01/01/2013 - 01:00

Caldo: allevamenti senza cibo per l'inverno

L'esaurimento delle scorte di cereali e foraggi, insieme al calo produttivo degli animali da latte (meno 20 per cento), pesa sui bilanci aziendali delle aziende zootecniche. E aumenta la dipendenza dall'estero di un settore che già importa il quasi il 90 per cento della soia e la maggior parte dei mangimi.

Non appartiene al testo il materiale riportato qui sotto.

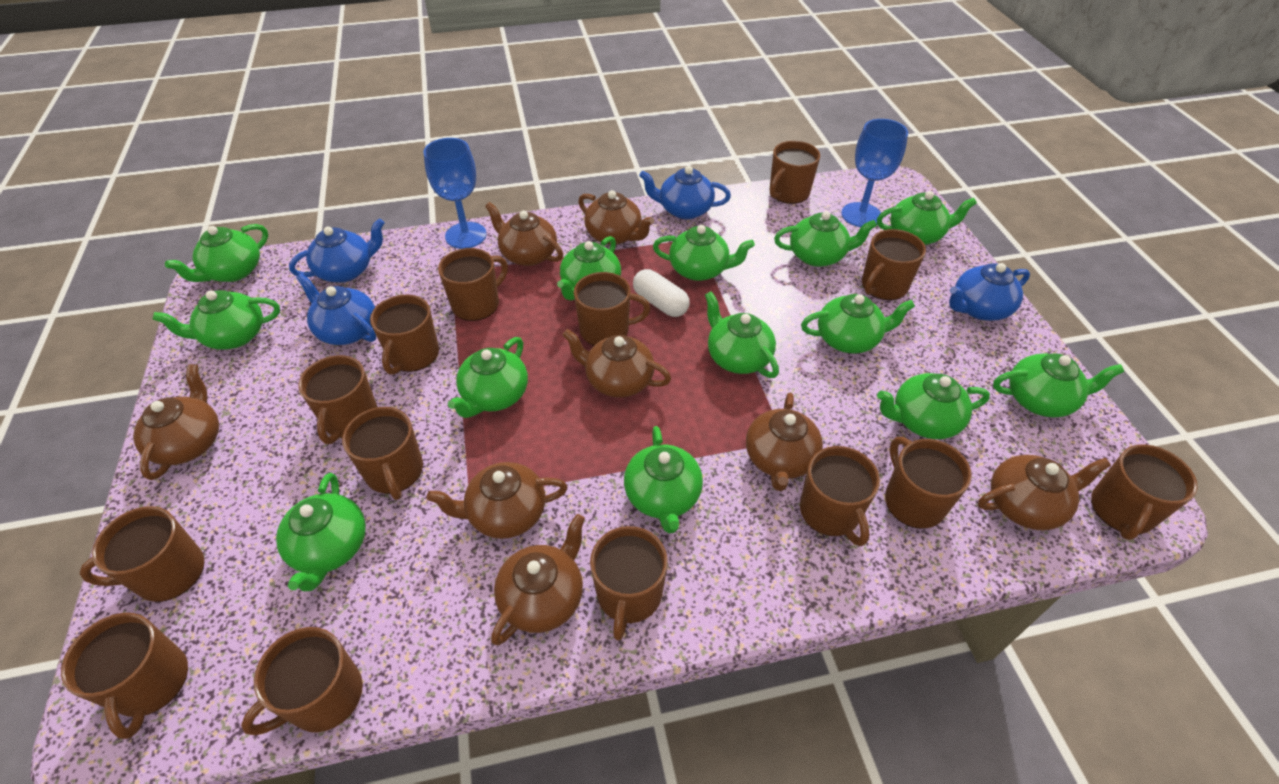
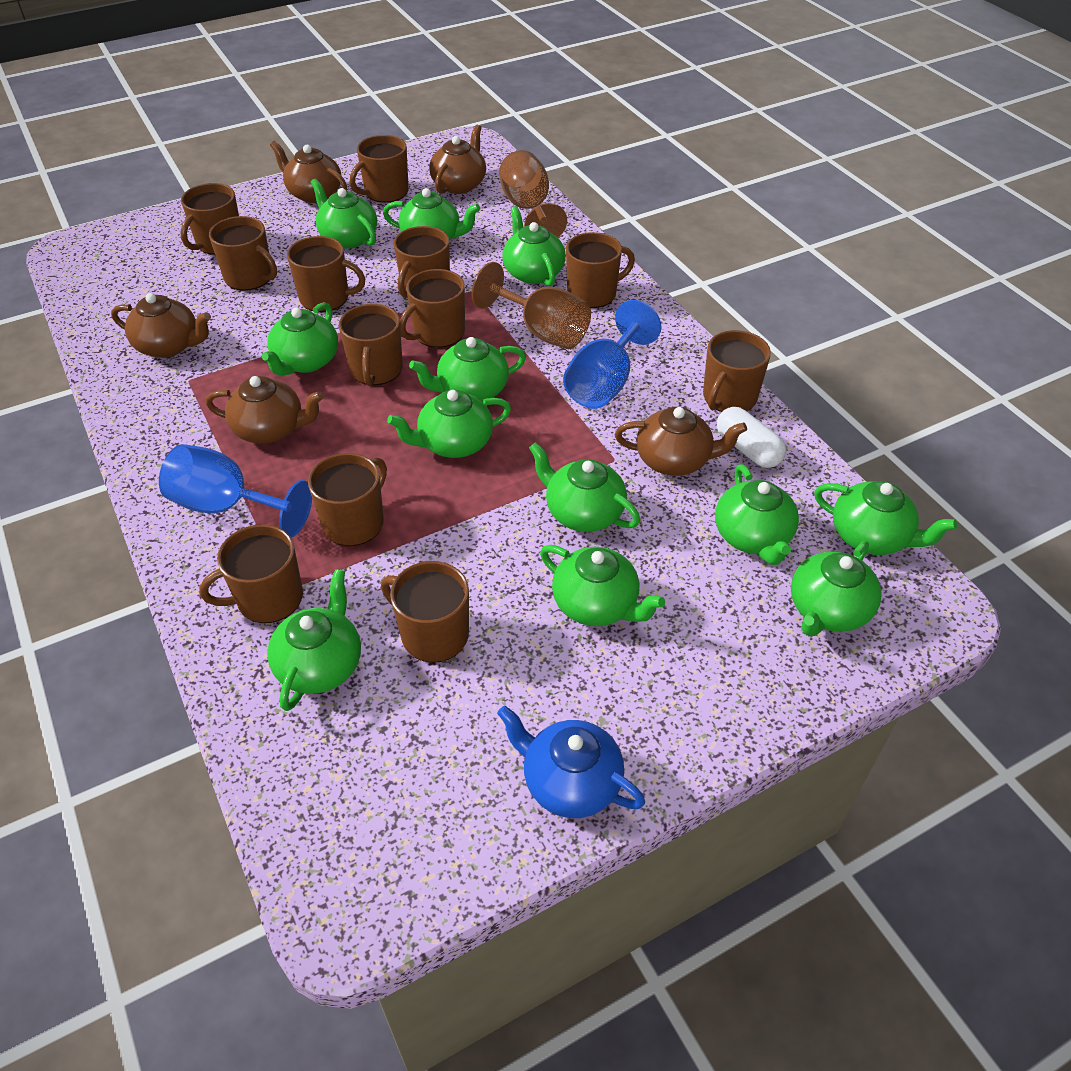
blue teapot: [289,218,385,283] [296,273,376,345] [639,166,731,220] [949,263,1030,321] = 4 -> [497,706,645,818] = 1
brown goblet: none = 0 -> [471,262,591,349] [499,150,567,238] = 2
brown mug: [61,613,188,739] [80,506,204,602] [241,627,363,735] [298,355,377,444] [342,407,423,500] [370,294,439,375] [438,248,508,321] [574,272,650,346] [590,526,668,641] [770,141,820,204] [800,446,880,546] [862,229,926,300] [885,437,972,529] [1091,444,1198,540] = 14 -> [180,183,239,255] [199,524,303,623] [209,216,277,291] [287,236,365,312] [308,453,387,546] [339,304,403,386] [350,135,409,203] [381,561,469,663] [394,226,450,298] [400,269,465,348] [566,232,635,308] [703,330,771,412] = 12
brown teapot: [133,364,219,480] [427,462,568,539] [485,202,563,266] [491,514,585,645] [562,329,671,398] [578,190,654,245] [746,393,823,491] [978,455,1111,530] = 8 -> [111,293,211,358] [206,376,324,444] [270,141,347,203] [429,125,486,194] [615,407,747,476] = 5
green teapot: [153,290,280,349] [165,224,268,282] [276,473,366,591] [448,337,528,418] [557,236,621,301] [624,426,703,533] [653,225,755,281] [705,291,779,378] [774,211,877,267] [801,294,915,353] [877,191,977,245] [877,373,990,439] [993,353,1124,418] = 13 -> [261,302,338,376] [267,569,361,711] [311,178,377,249] [383,188,480,240] [387,390,511,458] [409,337,526,402] [502,206,566,286] [529,442,640,532] [540,545,665,626] [715,464,799,565] [791,541,882,636] [814,481,957,555] = 12

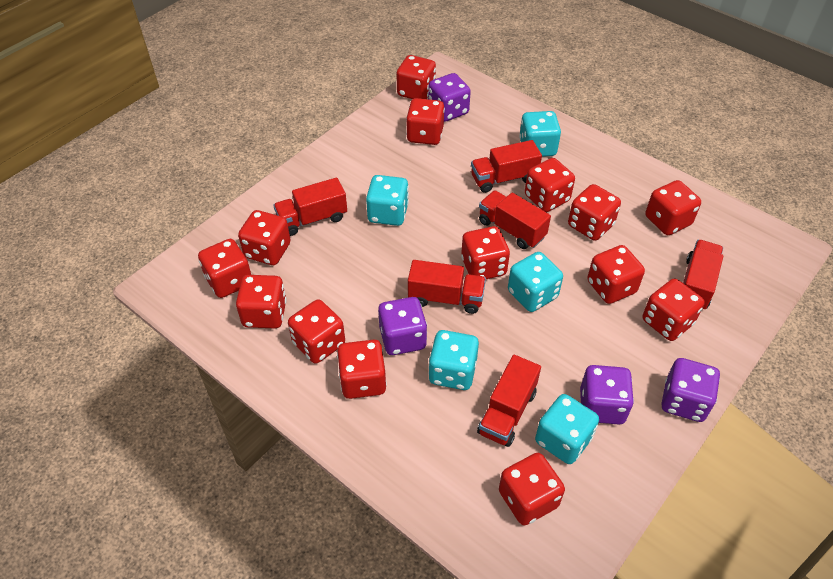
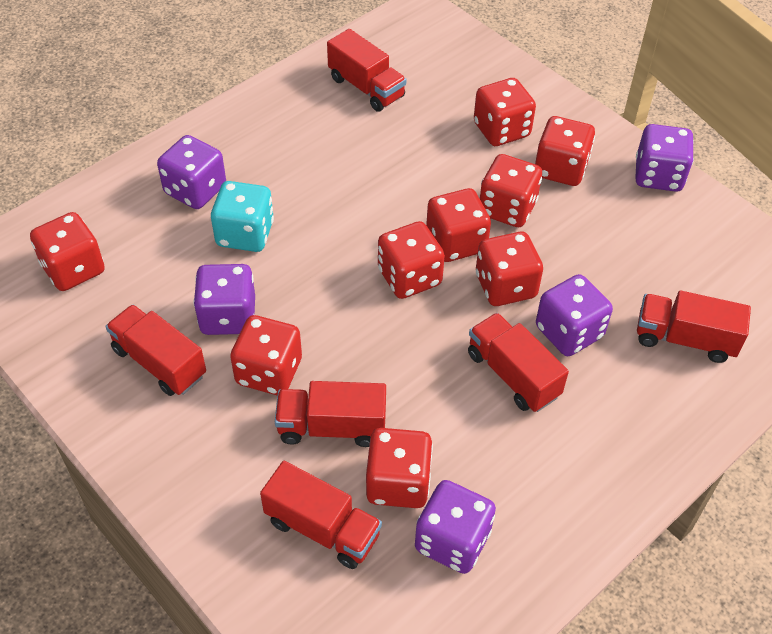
purple dice: [378,297,427,355] [428,73,471,122] [580,365,634,425] [661,358,720,422] = 4 -> [157,135,226,209] [193,264,255,335] [415,480,496,574] [536,274,613,356] [635,124,694,192] = 5
red dice: [198,239,252,298] [236,275,287,329] [238,210,291,265] [288,300,345,364] [337,340,387,399] [396,55,436,99] [406,98,445,145] [461,226,510,279] [499,453,565,526] [525,158,575,212] [568,184,621,241] [587,245,645,304] [643,279,705,341] [645,180,701,235] = 14 -> [30,212,105,291] [230,315,302,396] [366,428,433,508] [378,221,445,299] [426,188,491,262] [474,78,536,146] [476,232,543,306] [480,154,542,227] [535,116,595,186] = 9
turquoise dice: [366,175,409,226] [428,330,479,390] [508,252,563,312] [519,111,561,157] [535,394,599,464] = 5 -> [211,181,274,252] = 1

L'afa e il caldo torrido "bruciano" cereali e foraggi e impennano i costi produttivi delle aziende zootecniche. E ora è Lucifero, l'ennesimo anticiclone africano, a lasciare ancora per diversi giorni i campi italiani all'asciutto e a prolungare l'agonia di uno dei settori che sconta di più questa prolungata siccità, quello zootecnico, che potrebbe pagare pesantemente il crollo dei raccolti di soia (-50 per cento) e di mais (-30 per cento) e l'esaurimento delle scorte di foraggio. Il rischio è un importante ricorso all'import, che penalizzerebbe fortemente un settore già fortemente dipendente dall'estero. Lo afferma la Cia-Confederazione italiana agricoltori.
 
Nelle stalle italiane -spiega la Cia- si teme per un'ulteriore erosione dei redditi, dovuta al moltiplicarsi delle voci di spesa nei bilanci aziendali, su cui adesso grava la spesa aggiuntiva degli alimenti per gli animali e l'aumento della domanda di mangimi, che va a sommarsi alla crescita congiunturale dei costi di produzione e degli oneri burocratici, caratteristica del comparto. A questo si aggiunge l'importante calo produttivo degli animali da latte, dovuto al caldo torrido e all'afa prolungata, che stressano il bestiame, fino ad abbassare la produzione di più del 20 per cento.
 
Il problema dell'esaurimento delle scorte del cibo per il bestiame -continua la Cia- va ad aumentare l'import di un comparto che già vi ricorre ampiamente, soprattutto per quanto riguarda la soia, visto che nel nostro Paese se ne produce appena il 10-15 per cento della domanda interna. Diversa è la situazione per il mais, visto che l'Italia può contare su una quasi totale autosufficienza, producendo più del 90 per cento del fabbisogno nazionale. Ma anche per questo comparto produttivo a questo punto si teme per un ricorso più massiccio all'import. È per questo -conclude la Cia- che è arrivato il momento, non più rinviabile, di operare delle scelte volte a incentivare la nostra produzione di proteine vegetali, favorendo finanziamenti di azioni dedicate, così come noi proponiamo da tempo.